Task statement: Copy the text of the listing below word for word, from its start through the line with "Guacamole og grilla melon på pølse", including that line. Leave out the pictures.

Information given:
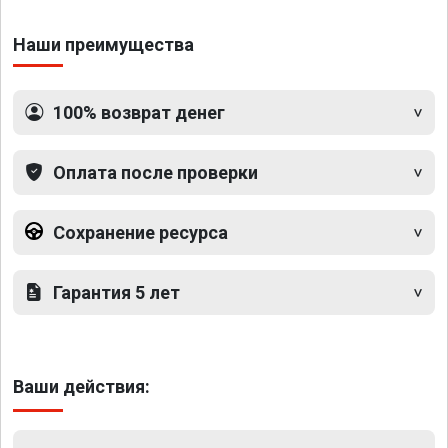
Наши преимущества
100% возврат денег
Оплата после проверки
Сохранение ресурса
Гарантия 5 лет
Ваши действия:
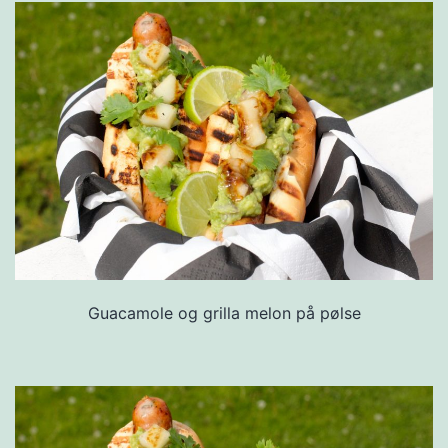
Guacamole og grilla melon på pølse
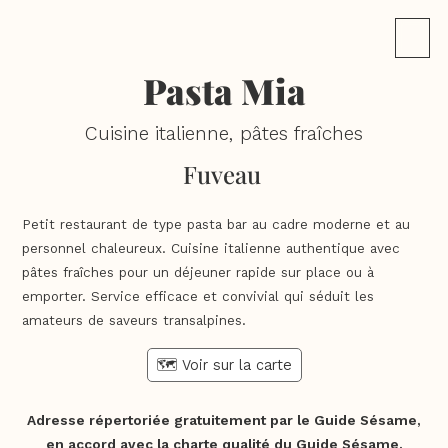
Pasta Mia
Cuisine italienne, pâtes fraîches
Fuveau
Petit restaurant de type pasta bar au cadre moderne et au
personnel chaleureux. Cuisine italienne authentique avec
pâtes fraîches pour un déjeuner rapide sur place ou à
emporter. Service efficace et convivial qui séduit les
amateurs de saveurs transalpines.
🗺️ Voir sur la carte
Adresse répertoriée gratuitement par le Guide Sésame,
en accord avec la
charte qualité du Guide Sésame
.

Task response:
Наши преимущества
100% возврат денег
Оплата после проверки
Сохранение ресурса
Гарантия 5 лет
Ваши действия:
Guacamole og grilla melon på pølse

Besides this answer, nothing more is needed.